How Do You Know If Testosterone Replacement Therapy Is Right for You vs. Another Hormonal Issue?
Testosterone replacement therapy is the right answer only after Elizabeth has ruled out other hormonal conditions that produce overlapping symptoms. Before attributing fatigue, low libido, and cognitive changes to low testosterone, Elizabeth also evaluates:
Thyroid function: Hypothyroidism produces fatigue, weight gain, brain fog, and mood changes that can be indistinguishable from low testosterone on symptom report alone. TSH and free thyroid hormone levels are evaluated alongside testosterone.
Estradiol excess: Elevated estradiol in men (from aromatization of testosterone to estrogen, or from other causes) produces symptoms including low libido, fatigue, and gynecomastia. This is assessed in the panel and addressed if found.
Adrenal function: Cortisol dysregulation and DHEA-S deficiency can mimic low testosterone symptoms and are part of the full evaluation.
Sleep quality: Untreated obstructive sleep apnea depresses testosterone levels significantly. Some patients with "low testosterone" see levels normalize after sleep apnea treatment.
The lab panel distinguishes between these causes. TRT is prescribed when the panel supports it — not before.
Frequently Asked Questions
Will TRT cause infertility?
TRT suppresses the hypothalamic-pituitary-gonadal (HPG) axis, reducing LH and FSH and therefore endogenous testosterone production and sperm production. For men who want to preserve fertility, this is a critical consideration. Alternatives that support testosterone production without suppressing the axis include clomiphene citrate (a selective estrogen receptor modulator that increases LH/FSH) and human chorionic gonadotropin (hCG). Elizabeth addresses fertility goals explicitly during the consultation and designs the protocol accordingly.
Does TRT increase prostate cancer risk?
The relationship between TRT and prostate cancer has been extensively studied and the historical concern has been substantially revised. Current evidence does not support the idea that TRT causes prostate cancer. However, TRT is contraindicated in men with active prostate cancer. PSA is monitored regularly during TRT. Men with elevated PSA at baseline require urology evaluation before TRT begins.
How long before I notice results from TRT?
Libido typically improves within 3 to 6 weeks.
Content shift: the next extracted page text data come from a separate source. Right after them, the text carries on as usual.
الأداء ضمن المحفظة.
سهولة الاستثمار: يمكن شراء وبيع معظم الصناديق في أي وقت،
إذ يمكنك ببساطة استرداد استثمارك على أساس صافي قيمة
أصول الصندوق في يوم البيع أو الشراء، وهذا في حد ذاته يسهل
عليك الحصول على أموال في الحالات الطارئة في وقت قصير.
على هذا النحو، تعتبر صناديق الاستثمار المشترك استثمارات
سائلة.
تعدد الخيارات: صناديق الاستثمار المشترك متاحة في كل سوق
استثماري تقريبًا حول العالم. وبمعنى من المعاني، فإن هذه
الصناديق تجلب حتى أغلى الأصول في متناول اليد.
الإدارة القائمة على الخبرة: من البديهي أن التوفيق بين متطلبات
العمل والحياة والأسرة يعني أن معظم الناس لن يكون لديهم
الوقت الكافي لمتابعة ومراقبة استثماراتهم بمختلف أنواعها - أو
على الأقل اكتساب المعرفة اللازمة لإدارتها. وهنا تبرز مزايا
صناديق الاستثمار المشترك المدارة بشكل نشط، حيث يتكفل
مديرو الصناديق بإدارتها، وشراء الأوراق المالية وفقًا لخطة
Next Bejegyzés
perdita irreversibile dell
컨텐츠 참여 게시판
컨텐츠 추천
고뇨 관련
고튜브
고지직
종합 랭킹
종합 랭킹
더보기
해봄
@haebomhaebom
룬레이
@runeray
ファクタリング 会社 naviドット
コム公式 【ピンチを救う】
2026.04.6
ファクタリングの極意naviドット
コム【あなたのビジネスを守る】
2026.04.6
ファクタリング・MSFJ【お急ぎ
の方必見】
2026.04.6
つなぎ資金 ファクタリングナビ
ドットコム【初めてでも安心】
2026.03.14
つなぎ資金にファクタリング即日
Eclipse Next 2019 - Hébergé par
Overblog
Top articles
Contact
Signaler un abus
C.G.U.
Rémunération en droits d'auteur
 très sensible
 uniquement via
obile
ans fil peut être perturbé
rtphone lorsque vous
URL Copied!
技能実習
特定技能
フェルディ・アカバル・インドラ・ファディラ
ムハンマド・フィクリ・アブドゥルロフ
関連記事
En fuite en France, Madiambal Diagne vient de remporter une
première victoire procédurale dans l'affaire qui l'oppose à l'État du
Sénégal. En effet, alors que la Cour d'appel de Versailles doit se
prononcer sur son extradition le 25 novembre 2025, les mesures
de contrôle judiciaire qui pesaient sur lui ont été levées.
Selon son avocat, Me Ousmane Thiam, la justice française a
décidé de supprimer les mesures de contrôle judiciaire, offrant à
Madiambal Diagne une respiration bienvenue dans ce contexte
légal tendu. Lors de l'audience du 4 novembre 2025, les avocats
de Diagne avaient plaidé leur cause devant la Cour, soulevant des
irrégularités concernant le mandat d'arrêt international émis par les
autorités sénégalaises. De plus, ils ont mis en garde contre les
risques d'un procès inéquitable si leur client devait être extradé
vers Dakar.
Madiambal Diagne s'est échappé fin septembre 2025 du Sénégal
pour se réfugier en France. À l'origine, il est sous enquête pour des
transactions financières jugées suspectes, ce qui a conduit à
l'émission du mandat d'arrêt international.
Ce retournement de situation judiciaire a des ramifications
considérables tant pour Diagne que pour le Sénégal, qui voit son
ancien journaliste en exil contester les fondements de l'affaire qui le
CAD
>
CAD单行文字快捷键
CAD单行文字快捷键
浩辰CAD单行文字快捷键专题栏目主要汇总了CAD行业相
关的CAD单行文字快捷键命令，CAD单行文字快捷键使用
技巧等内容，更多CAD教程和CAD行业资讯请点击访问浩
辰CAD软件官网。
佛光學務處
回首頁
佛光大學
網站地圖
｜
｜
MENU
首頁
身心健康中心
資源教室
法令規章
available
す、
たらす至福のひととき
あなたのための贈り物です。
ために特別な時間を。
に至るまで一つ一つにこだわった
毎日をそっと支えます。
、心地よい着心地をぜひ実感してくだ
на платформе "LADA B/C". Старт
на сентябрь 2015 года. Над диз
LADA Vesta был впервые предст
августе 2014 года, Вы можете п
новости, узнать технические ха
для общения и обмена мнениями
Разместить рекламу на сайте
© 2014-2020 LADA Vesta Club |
Energy and mood changes may be noticeable at 4 to 8 weeks. Body composition changes (reduced fat, increased muscle with resistance training) take 3 to 6 months. Bone density changes take longer. Individual response varies.
Can I stop TRT once I start?
TRT can be stopped, but discontinuation requires a plan. Abrupt cessation typically results in a return of symptoms and, initially, below-baseline testosterone levels because the exogenous testosterone has suppressed endogenous production. A supervised taper or a post-TRT recovery protocol using medications that stimulate the HPG axis is standard practice. Elizabeth discusses discontinuation strategy with every patient who starts a TRT protocol.
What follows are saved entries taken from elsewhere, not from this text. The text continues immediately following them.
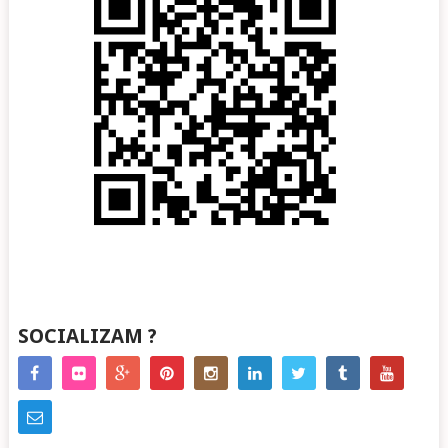
SOCIALIZAM ?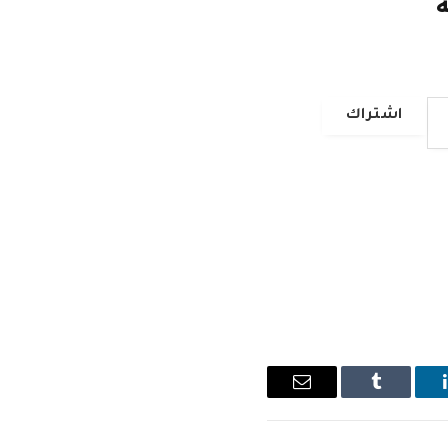
ة
اشتراك
ينكدإن
Tumblr
البريد
الإلكتروني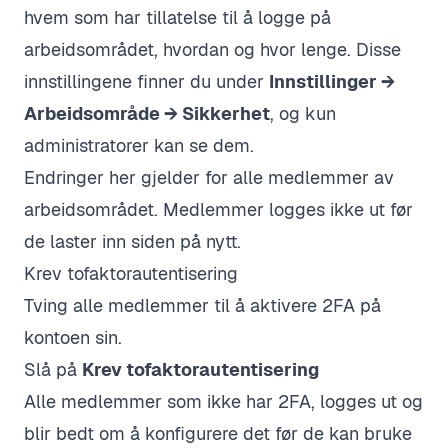
hvem som har tillatelse til å logge på
arbeidsområdet, hvordan og hvor lenge. Disse
innstillingene finner du under
Innstillinger →
Arbeidsområde → Sikkerhet
, og kun
administratorer kan se dem.
Endringer her gjelder for alle medlemmer av
arbeidsområdet. Medlemmer logges ikke ut før
de laster inn siden på nytt.
Krev tofaktorautentisering
Tving alle medlemmer til å aktivere 2FA på
kontoen sin.
Slå på
Krev tofaktorautentisering
Alle medlemmer som ikke har 2FA, logges ut og
blir bedt om å konfigurere det før de kan bruke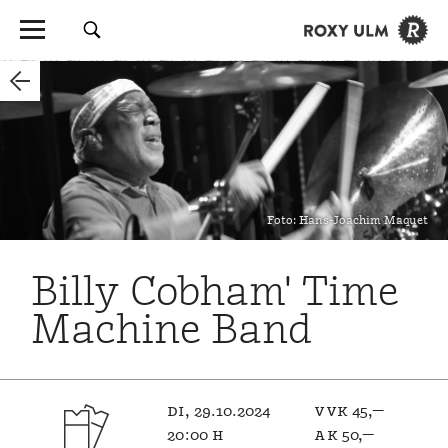
Foto: Hans-Joachim Maquet
Billy Cobham' Time
Machine Band
di, 29.10.2024
vvk 45,—
20:00 h
ak 50,—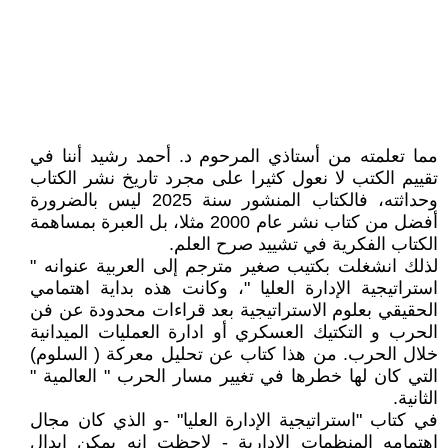
مما تعلمته من أستاذي المرحوم د. أحمد رشيد أننا في
تقييم الكتب لا نعول كثيرا على مجرد تاريخ نشر الكتاب
وحداثته، فالكتاب المنشور سنة 2025 ليس بالضرورة
أفضل من كتاب نشر عام 2000 مثلا، بل العبرة بمساهمة
الكتاب الفكرية في تشييد صرح العلم.
لذلك انشغلت بكتيب صغير مترجم إلى العربية عنوانه "
استراتيجية الإدارة العليا "، وكانت هذه بداية اهتمامي
الحقيقي بعلوم الاستراتيجية بعد قراءات محدودة عن فن
الحرب و التكتيك العسكري أو ادارة العمليات الميدانية
خلال الحرب. من هذا كتاب عن تحليل معركة ( السلوم)
التي كان لها خطرها في تغيير مسار الحرب " العالمية "
الثانية.
في كتاب "استراتيجية الإدارة العليا" -و الذي كان مجال
اهتمامه المنظمات الإدارية - لاحظت انه يمكن ابدال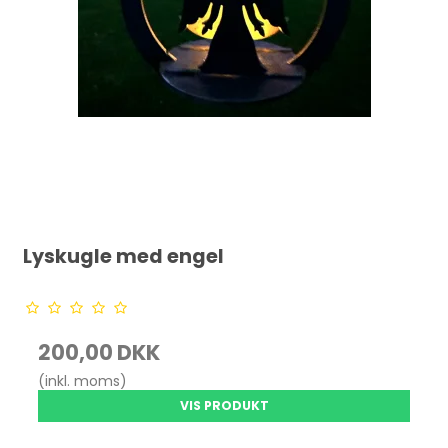
Lyskugle med engel
200,00 DKK
(inkl. moms)
VIS PRODUKT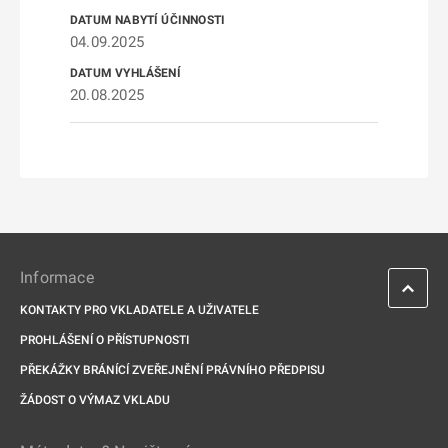
04.09.2025
20.08.2025
Informace
KONTAKTY PRO VKLADATELE A UŽIVATELE
PROHLÁŠENÍ O PŘÍSTUPNOSTI
PŘEKÁŽKY BRÁNÍCÍ ZVEŘEJNĚNÍ PRÁVNÍHO PŘEDPISU
ŽÁDOST O VÝMAZ VKLADU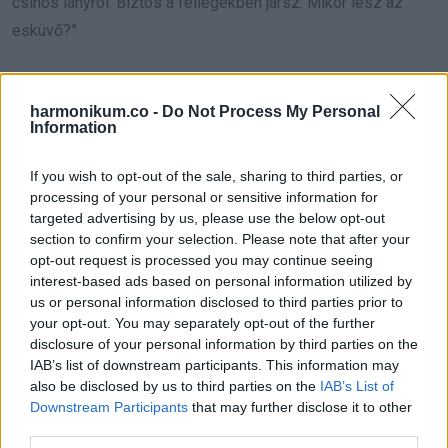
csinos lányról. Biztos a fellegekben jársz. Mikor lesz az
esküvő?”
Hagytam beszélni. Bementem, leültem a konyhaasztalhoz,
és a tenyerem laposan rátettem a felületre.
harmonikum.co -
Do Not Process My Personal
Information
Fél mondatnál észrevette, hogy valami nincs rendben, és
If you wish to opt-out of the sale, sharing to third parties, or
elhalt a hangja.
processing of your personal or sensitive information for
targeted advertising by us, please use the below opt-out
„Mi a baj?” kérdezte, miközben kihúzta a széket velem
section to confirm your selection. Please note that after your
szemben.
opt-out request is processed you may continue seeing
interest-based ads based on personal information utilized by
us or personal information disclosed to third parties prior to
„Kérdeznem kell valamit, Dan, és most az egyszer légy
your opt-out. You may separately opt-out of the further
őszinte.”
disclosure of your personal information by third parties on the
IAB’s list of downstream participants. This information may
„Jó” mondta, még mindig laza mozdulatokkal. „Mondd.”
also be disclosed by us to third parties on the
IAB’s List of
Downstream Participants
that may further disclose it to other
third parties.
„Anya nyaklánca” kezdtem. „A zöld köves medál, amit egész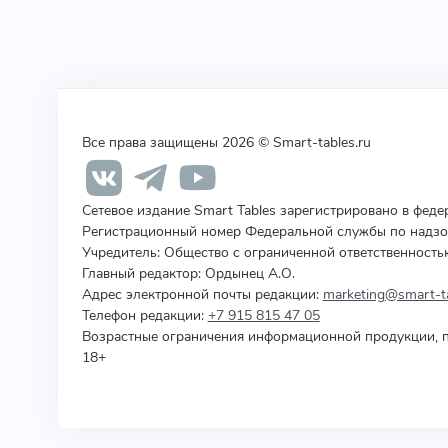
Все права защищены 2026 © Smart-tables.ru
Сетевое издание Smart Tables зарегистрировано в фед
Регистрационный номер Федеральной службы по надзор
Учредитель
:
Общество с ограниченной ответственность
Главный редактор: Ордынец А.О.
Адрес электронной почты редакции:
marketing@smart-ta
Телефон редакции:
+7 915 815 47 05
Возрастные ограничения информационной продукции, п
18+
What is the hematocrit monitoring for?
Testosterone replacement therapy stimulates TRT-induced erythropoiesis, which can elevate TRT-related hematocrit levels. Elevated hematocrit in testosterone replacement therapy patients increases blood viscosity and cardiovascular risk. CBC monitoring at regular intervals identifies this if it occurs. Management options include dose reduction, switching delivery method, or therapeutic phlebotomy.
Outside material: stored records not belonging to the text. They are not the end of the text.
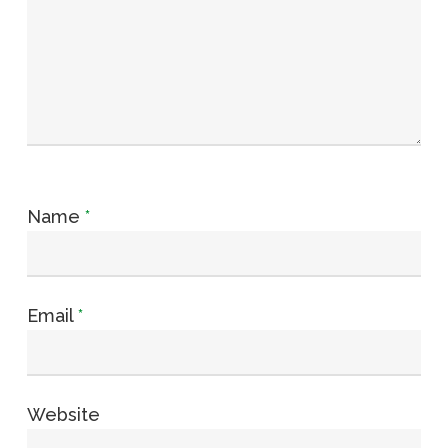
Name
*
Email
*
Website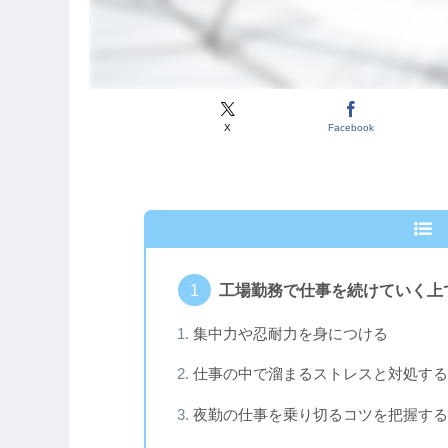
X
Facebook
工場勤務で仕事を続けていく上
集中力や忍耐力を身につける
仕事の中で溜まるストレスと対処する
夜勤の仕事を乗り切るコツを把握する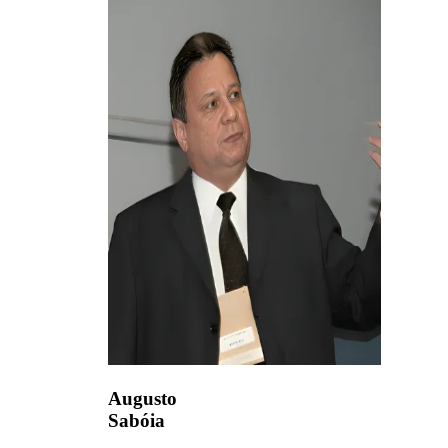
Augusto
Sabóia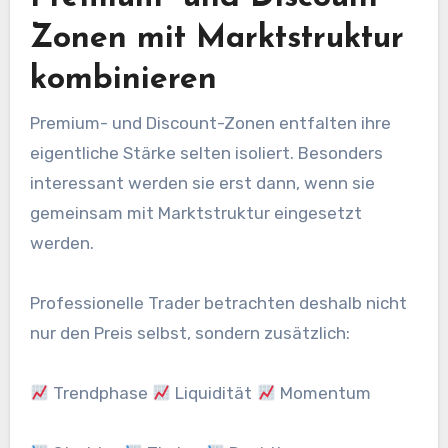
Zonen mit Marktstruktur
kombinieren
Premium- und Discount-Zonen entfalten ihre
eigentliche Stärke selten isoliert. Besonders
interessant werden sie erst dann, wenn sie
gemeinsam mit Marktstruktur eingesetzt
werden.
Professionelle Trader betrachten deshalb nicht
nur den Preis selbst, sondern zusätzlich:
Trendphase
Liquidität
Momentum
When Testosterone Replacement Therapy Is Not Appropriate
Testosterone replacement therapy is not appropriate in men with active prostate cancer, breast cancer, severe untreated obstructive sleep apnea, polycythemia, severe heart failure with recent decompensation, or uncontrolled erythrocytosis. Men who are actively trying to conceive require an alternative approach to hormonal optimization. Men with testosterone levels within normal range and no clinical evidence of hypogonadism are not TRT candidates regardless of symptom report. Elizabeth makes these determinations at consultation and does not prescribe outside the appropriate clinical indication.